Anyway, using a heap of 10 elements is a better solution rather than this one.
void main()
{
int arrNum[500]={1,2,3,21,34,4,5,6,7,87,8,9,10,11,12,13,14,15,16,17,18,19,20};
int arrMax[10]={0};
int i,cur,j,nn=23,pos;
clrscr();
for(cur=0;cur<nn;cur++)
{
for(pos=9;pos>=0;pos--)
if(arrMax[pos]<arrNum[cur])
break;
for(j=1;j<=pos;j++)
arrMax[j-1]=arrMax[j];
if(pos>=0)
arrMax[pos]=arrNum[cur];
}
for(i=0;i<10;i++)
printf("%d ",arrMax[i]);
getch();
}
When improving efficiency of an algorithm, it is often best (and instructive) to start with a naive implementation and improve it.

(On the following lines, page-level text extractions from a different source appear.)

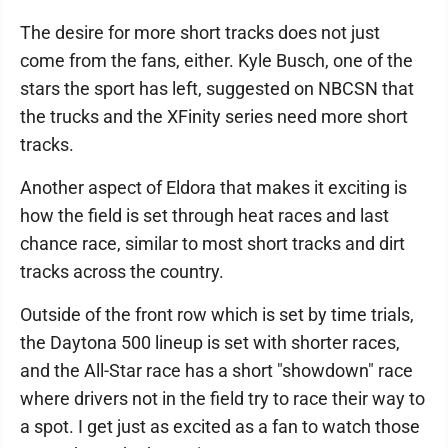
The desire for more short tracks does not just
come from the fans, either. Kyle Busch, one of the
stars the sport has left, suggested on NBCSN that
the trucks and the XFinity series need more short
tracks.
Another aspect of Eldora that makes it exciting is
how the field is set through heat races and last
chance race, similar to most short tracks and dirt
tracks across the country.
Outside of the front row which is set by time trials,
the Daytona 500 lineup is set with shorter races,
and the All-Star race has a short "showdown" race
where drivers not in the field try to race their way to
a spot. I get just as excited as a fan to watch those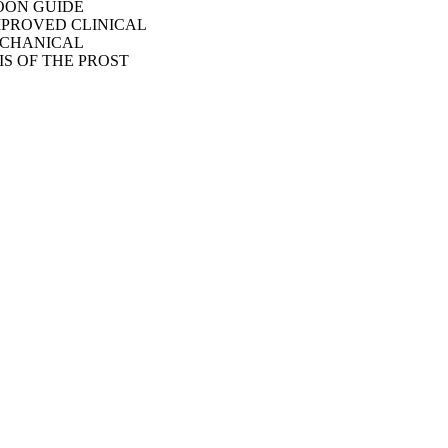
OON GUIDE
MPROVED CLINICAL
ECHANICAL
S OF THE PROST
13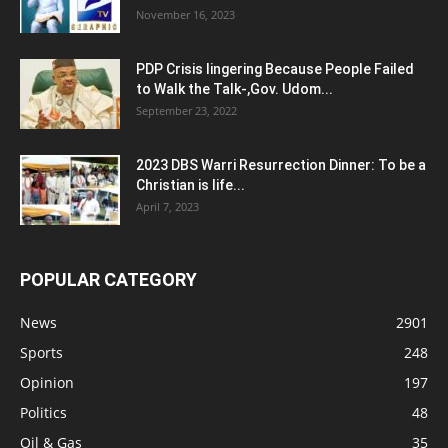
November 16, 2023
PDP Crisis lingering Because People Failed
to Walk the Talk-,Gov. Udom...
September 23, 2022
2023 DBS Warri Resurrection Dinner: To be a
Christian is life...
April 7, 2023
POPULAR CATEGORY
News
2901
Sports
248
Opinion
197
Politics
48
Oil & Gas
35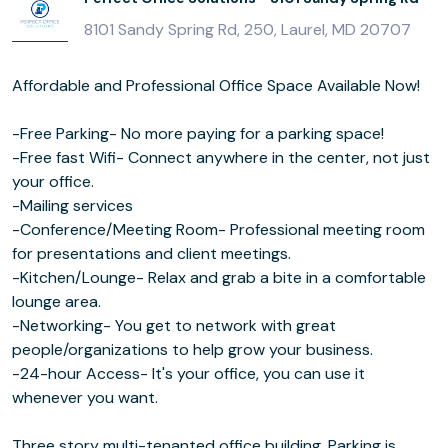
8101 Sandy Spring Rd, 250, Laurel, MD 20707
Affordable and Professional Office Space Available Now!
-Free Parking- No more paying for a parking space!
-Free fast Wifi- Connect anywhere in the center, not just
your office.
-Mailing services
-Conference/Meeting Room- Professional meeting room
for presentations and client meetings.
-Kitchen/Lounge- Relax and grab a bite in a comfortable
lounge area.
-Networking- You get to network with great
people/organizations to help grow your business.
-24-hour Access- It's your office, you can use it
whenever you want.
Three story multi-tenanted office building. Parking is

Since in your question you obviously don't even have that, efficiency is perhaps a moot point.
If you start with the simpler question of how to find the largest integer:
Initialise largest_found to INT_MIN
Iterate the array with :
IF value > largest_found THEN largest_found = value
To get the 10 largest, you perform the same algorithm 10 times, but retaining the last_largest and its index from the previous iteration, modify the largest_found test thus:
IF value > largest_found &&
value <= last_largest_found &&
index != last_largest_index
THEN
largest_found = last_largest_found = value
last_largest_index = index
Start with that, then ask yourself (or here) about efficiency.